┌──
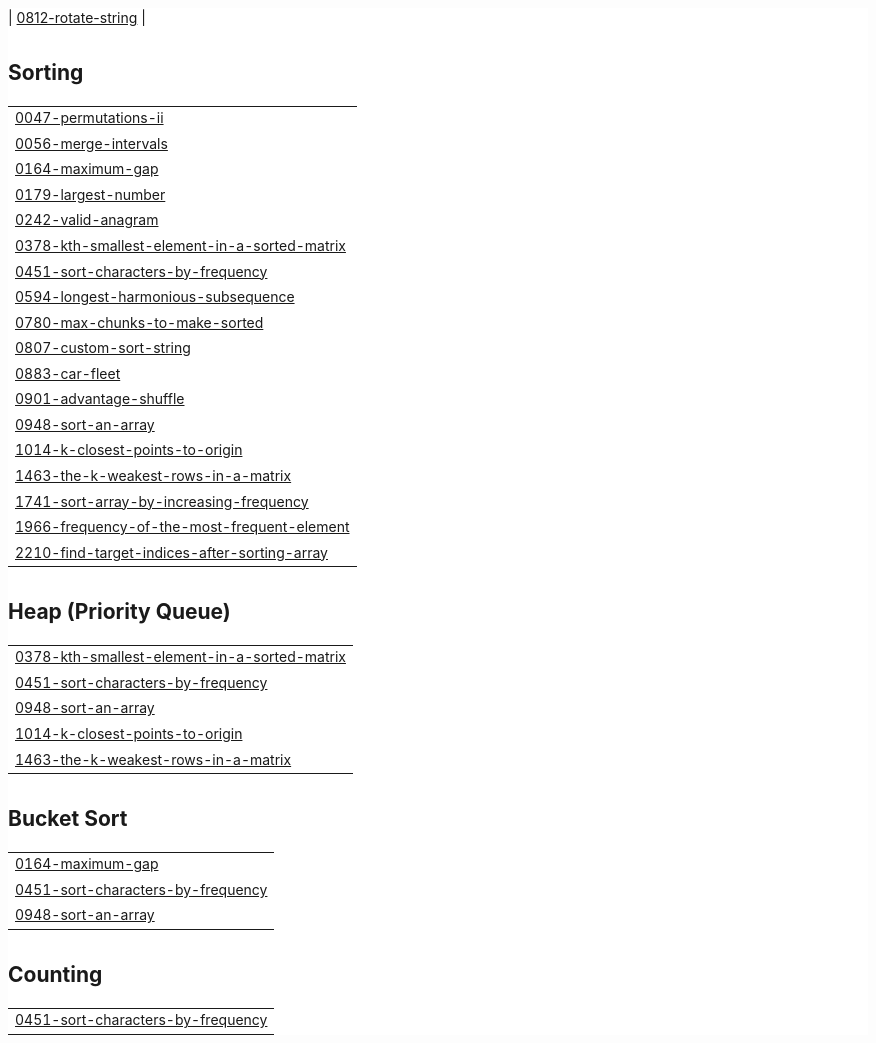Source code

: | [0812-rotate-string](https://github.com/tyagishubhangam/DSA/tree/master/0812-rotate-string) |
## Sorting
|  |
| ------- |
| [0047-permutations-ii](https://github.com/tyagishubhangam/DSA/tree/master/0047-permutations-ii) |
| [0056-merge-intervals](https://github.com/tyagishubhangam/DSA/tree/master/0056-merge-intervals) |
| [0164-maximum-gap](https://github.com/tyagishubhangam/DSA/tree/master/0164-maximum-gap) |
| [0179-largest-number](https://github.com/tyagishubhangam/DSA/tree/master/0179-largest-number) |
| [0242-valid-anagram](https://github.com/tyagishubhangam/DSA/tree/master/0242-valid-anagram) |
| [0378-kth-smallest-element-in-a-sorted-matrix](https://github.com/tyagishubhangam/DSA/tree/master/0378-kth-smallest-element-in-a-sorted-matrix) |
| [0451-sort-characters-by-frequency](https://github.com/tyagishubhangam/DSA/tree/master/0451-sort-characters-by-frequency) |
| [0594-longest-harmonious-subsequence](https://github.com/tyagishubhangam/DSA/tree/master/0594-longest-harmonious-subsequence) |
| [0780-max-chunks-to-make-sorted](https://github.com/tyagishubhangam/DSA/tree/master/0780-max-chunks-to-make-sorted) |
| [0807-custom-sort-string](https://github.com/tyagishubhangam/DSA/tree/master/0807-custom-sort-string) |
| [0883-car-fleet](https://github.com/tyagishubhangam/DSA/tree/master/0883-car-fleet) |
| [0901-advantage-shuffle](https://github.com/tyagishubhangam/DSA/tree/master/0901-advantage-shuffle) |
| [0948-sort-an-array](https://github.com/tyagishubhangam/DSA/tree/master/0948-sort-an-array) |
| [1014-k-closest-points-to-origin](https://github.com/tyagishubhangam/DSA/tree/master/1014-k-closest-points-to-origin) |
| [1463-the-k-weakest-rows-in-a-matrix](https://github.com/tyagishubhangam/DSA/tree/master/1463-the-k-weakest-rows-in-a-matrix) |
| [1741-sort-array-by-increasing-frequency](https://github.com/tyagishubhangam/DSA/tree/master/1741-sort-array-by-increasing-frequency) |
| [1966-frequency-of-the-most-frequent-element](https://github.com/tyagishubhangam/DSA/tree/master/1966-frequency-of-the-most-frequent-element) |
| [2210-find-target-indices-after-sorting-array](https://github.com/tyagishubhangam/DSA/tree/master/2210-find-target-indices-after-sorting-array) |
## Heap (Priority Queue)
|  |
| ------- |
| [0378-kth-smallest-element-in-a-sorted-matrix](https://github.com/tyagishubhangam/DSA/tree/master/0378-kth-smallest-element-in-a-sorted-matrix) |
| [0451-sort-characters-by-frequency](https://github.com/tyagishubhangam/DSA/tree/master/0451-sort-characters-by-frequency) |
| [0948-sort-an-array](https://github.com/tyagishubhangam/DSA/tree/master/0948-sort-an-array) |
| [1014-k-closest-points-to-origin](https://github.com/tyagishubhangam/DSA/tree/master/1014-k-closest-points-to-origin) |
| [1463-the-k-weakest-rows-in-a-matrix](https://github.com/tyagishubhangam/DSA/tree/master/1463-the-k-weakest-rows-in-a-matrix) |
## Bucket Sort
|  |
| ------- |
| [0164-maximum-gap](https://github.com/tyagishubhangam/DSA/tree/master/0164-maximum-gap) |
| [0451-sort-characters-by-frequency](https://github.com/tyagishubhangam/DSA/tree/master/0451-sort-characters-by-frequency) |
| [0948-sort-an-array](https://github.com/tyagishubhangam/DSA/tree/master/0948-sort-an-array) |
## Counting
|  |
| ------- |
| [0451-sort-characters-by-frequency](https://github.com/tyagishubhangam/DSA/tree/master/0451-sort-characters-by-frequency) |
└──
• _WORK TASK_
Look over the entries above and count the lines where the word "string" appears, then report only that count.

• _SOLVED EXERCISE_
2